*WORK REQUIRED*: Return the lines from the one containing "#1 screen printing frame (420, 340, 716, 587)" to the end of the material, both end lines included, exactly and with nothing else.

*STORED DATA*:

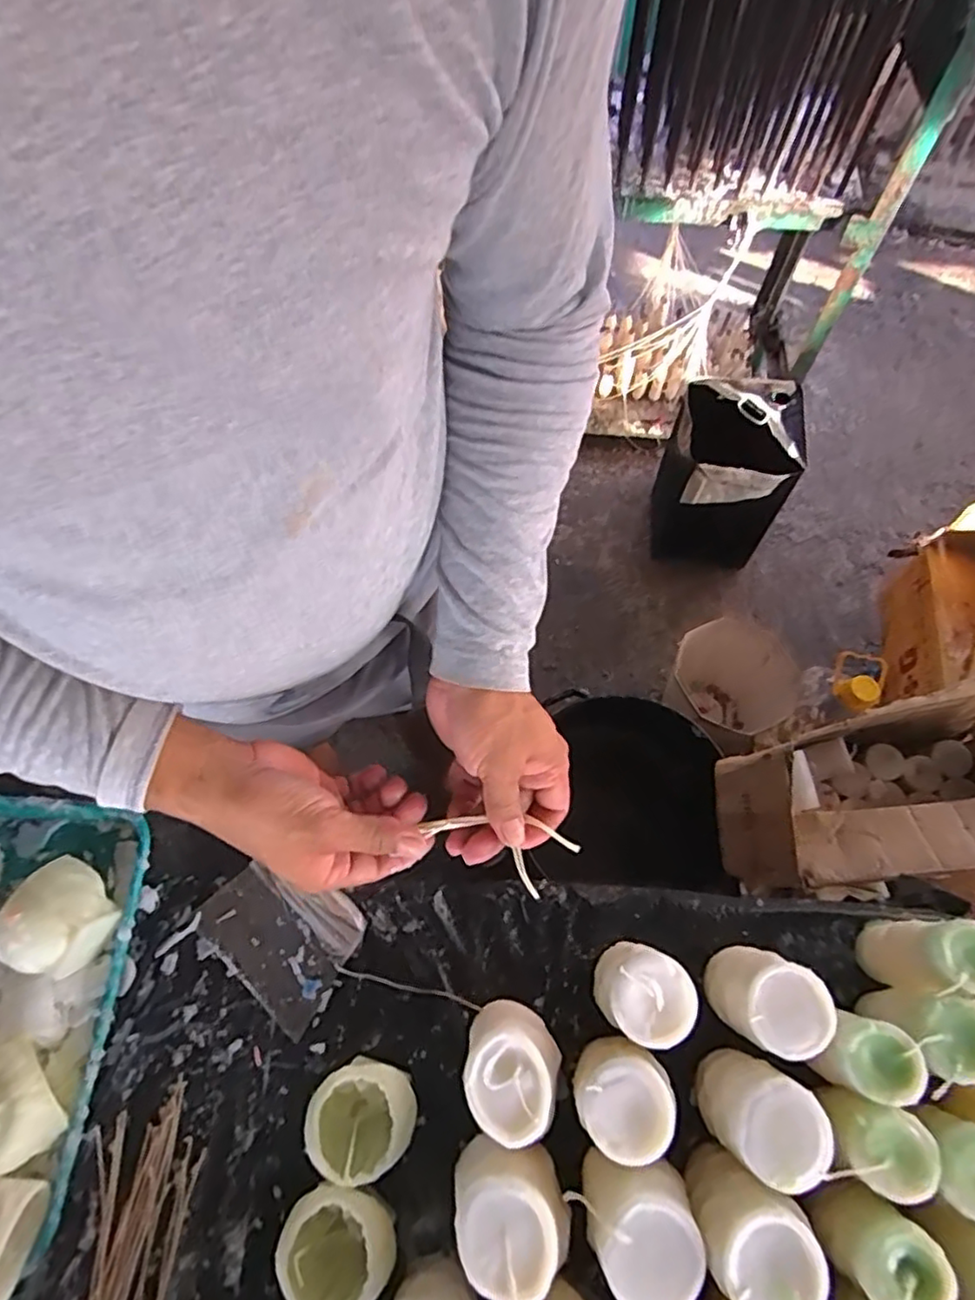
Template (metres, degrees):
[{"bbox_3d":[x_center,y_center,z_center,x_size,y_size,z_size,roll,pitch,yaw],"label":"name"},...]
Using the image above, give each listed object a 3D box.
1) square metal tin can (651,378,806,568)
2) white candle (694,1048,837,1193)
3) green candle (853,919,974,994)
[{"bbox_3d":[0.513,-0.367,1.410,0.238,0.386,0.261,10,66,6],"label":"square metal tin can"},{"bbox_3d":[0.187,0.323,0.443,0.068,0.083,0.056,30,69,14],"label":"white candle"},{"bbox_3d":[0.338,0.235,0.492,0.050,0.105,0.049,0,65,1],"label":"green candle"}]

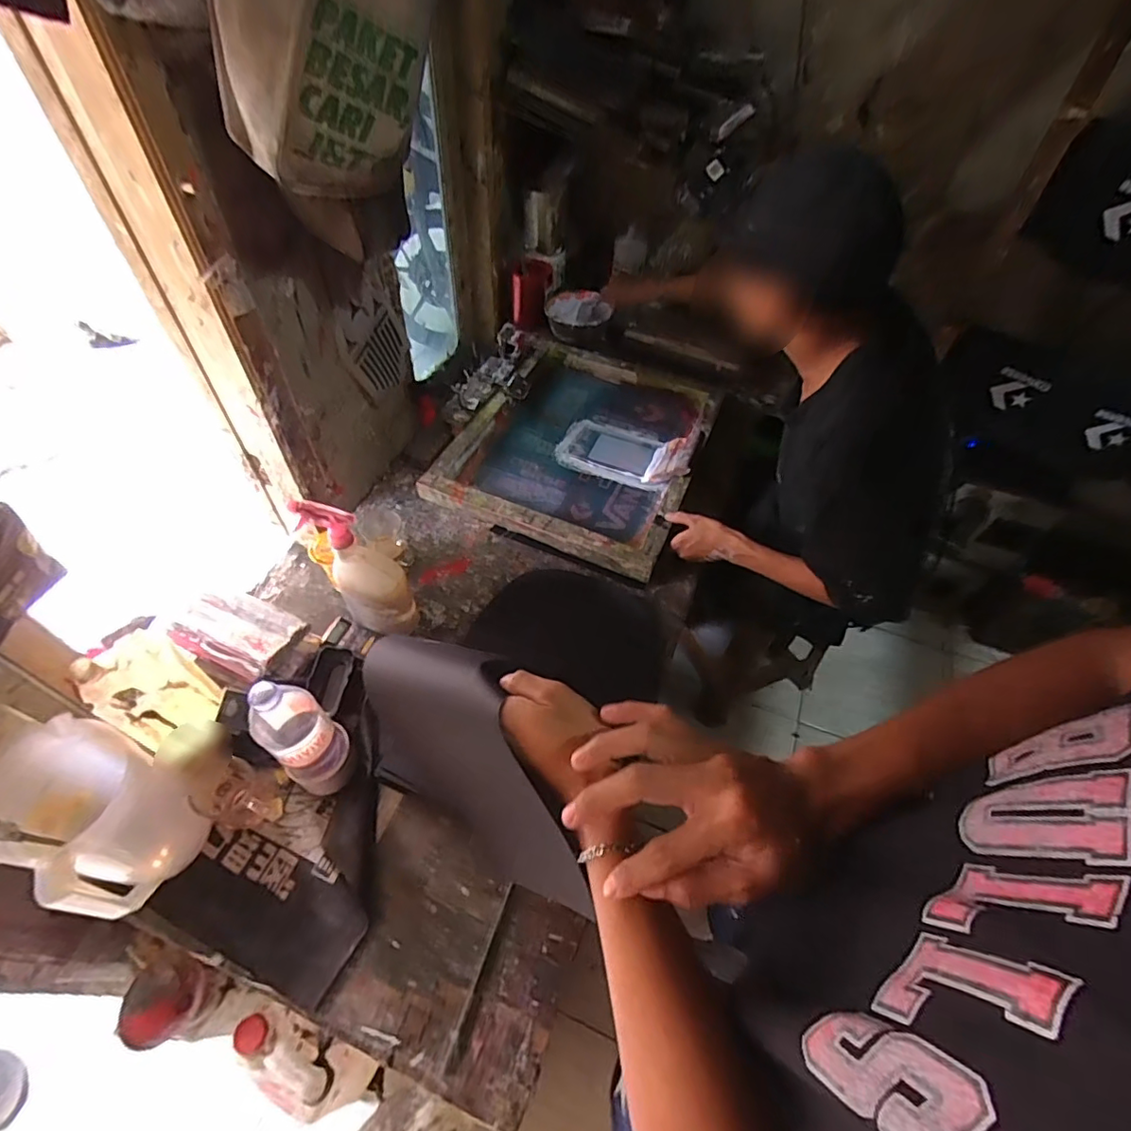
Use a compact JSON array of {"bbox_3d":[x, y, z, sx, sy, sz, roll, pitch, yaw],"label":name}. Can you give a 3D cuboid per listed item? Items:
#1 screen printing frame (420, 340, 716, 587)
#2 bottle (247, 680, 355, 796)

*WRITTEN ANSWER*:
#1 screen printing frame (420, 340, 716, 587)
#2 bottle (247, 680, 355, 796)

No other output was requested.